Handling the Media

by Jennifer Stenhouse

The interview – preparation

Before giving an interview of any kind, check that you have answers to all the following questions. This way, hopefully you won’t be caught unprepared.

Questions for the journalist

In the proactive type of interview, you might be ringing into a phone in, or soliciting an interview. Always remember the Boy Scouts’ motto: Be Prepared. In the reactive, a journalist contacts you with questions.

So what should you do when a journalist rings you up? Do not give an immediate interview.

First, ask the journalist questions to help clarify exactly what you are dealing with. Journalists are happy to answer such questions if they are above board, as they recognise that it helps you give a better interview.

Be clear about whether you are the best person to talk to the media. If you’re not that person, you might want to suggest who the best candidate might be and, if you can, arrange for them to give an interview. Give them time to prepare what they are going to say and how they are going to say it. Promise your media friends they’ll get a call back – then make sure they do indeed get the call.

To ensure you have asked both yourself and the journalist all the necessary questions and have all the answers you need, use the printable Preparation checklist.

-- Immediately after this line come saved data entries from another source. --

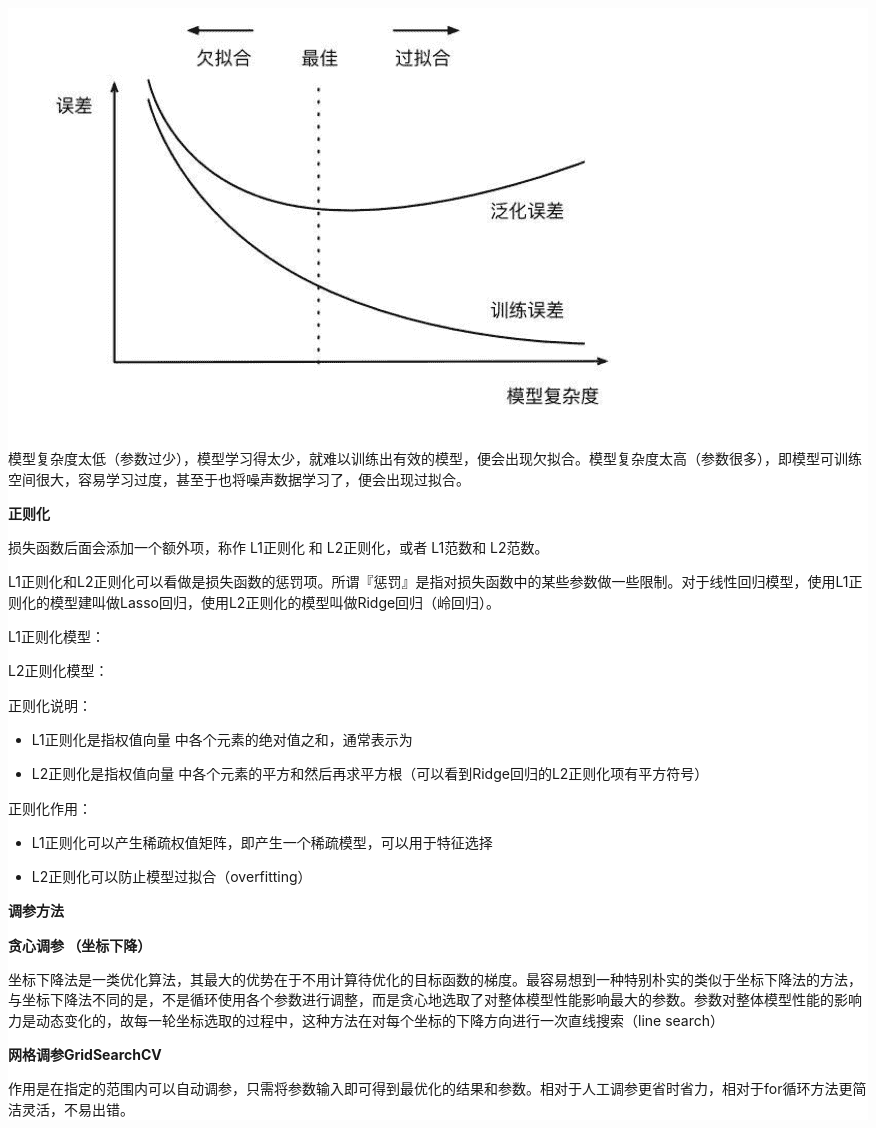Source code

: ![](../img/9f062f55466507c072ed14809095cedc.png)

模型复杂度太低（参数过少），模型学习得太少，就难以训练出有效的模型，便会出现欠拟合。模型复杂度太高（参数很多），即模型可训练空间很大，容易学习过度，甚至于也将噪声数据学习了，便会出现过拟合。

**正则化**

损失函数后面会添加一个额外项，称作 L1正则化 和 L2正则化，或者 L1范数和 L2范数。

L1正则化和L2正则化可以看做是损失函数的惩罚项。所谓『惩罚』是指对损失函数中的某些参数做一些限制。对于线性回归模型，使用L1正则化的模型建叫做Lasso回归，使用L2正则化的模型叫做Ridge回归（岭回归）。

L1正则化模型：

L2正则化模型：

正则化说明：

*   L1正则化是指权值向量 中各个元素的绝对值之和，通常表示为

*   L2正则化是指权值向量 中各个元素的平方和然后再求平方根（可以看到Ridge回归的L2正则化项有平方符号）

正则化作用：

*   L1正则化可以产生稀疏权值矩阵，即产生一个稀疏模型，可以用于特征选择

*   L2正则化可以防止模型过拟合（overfitting）

**调参方法**

**贪心调参 （坐标下降）**

坐标下降法是一类优化算法，其最大的优势在于不用计算待优化的目标函数的梯度。最容易想到一种特别朴实的类似于坐标下降法的方法，与坐标下降法不同的是，不是循环使用各个参数进行调整，而是贪心地选取了对整体模型性能影响最大的参数。参数对整体模型性能的影响力是动态变化的，故每一轮坐标选取的过程中，这种方法在对每个坐标的下降方向进行一次直线搜索（line search）

**网格调参GridSearchCV**

作用是在指定的范围内可以自动调参，只需将参数输入即可得到最优化的结果和参数。相对于人工调参更省时省力，相对于for循环方法更简洁灵活，不易出错。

Remember: if a journalist rings you for an interview, your first question should be whether you are already on the air. Do not make any comments until you have prepared.

Interview checklist

Once you are clear about what it is you want to communicate, ask yourself the following – and be prepared to do some research:

  • Who am I communicating to? Who is my audience? Farmers might not have the same interests, or indeed speak the same language, as software developers. What audiences do I want to draw in?
  • Through which medium? Farmer’s Weekly or local radio news? Newsnight or CNN? What are their deadlines? What type of programme or publication is it? Who is in their audience? How do I present the information – in person or through a press release? What is the journalist looking for?
  • Do I know the journalist? What type of interview can I expect? What is their style? Are they likely to be sympathetic?
  • Is my information accurate? Do I know it inside out? Am I comfortable with what I’m going to be saying?
  • What are my key messages? What are the three main things I want to get across, and can I keep them simple? If the answer to the last question is no, go back to the drawing board and repeat the question until you can say yes.
  • Are there any forms of non-verbal support that would help get communicate what I want to say. Do I look the part? Would visuals or sound help with my presentation? The latter is unlikely in a quick-fire news interview where there’s little time for you to establish anything other than yourself, but may be useful in a studio debate. ALWAYS leave your written notes behind: mental notes only are the order of the day.

Be aware of your surroundings when doing a TV interview and make sure nothing lurks in the background that could diminish your authority.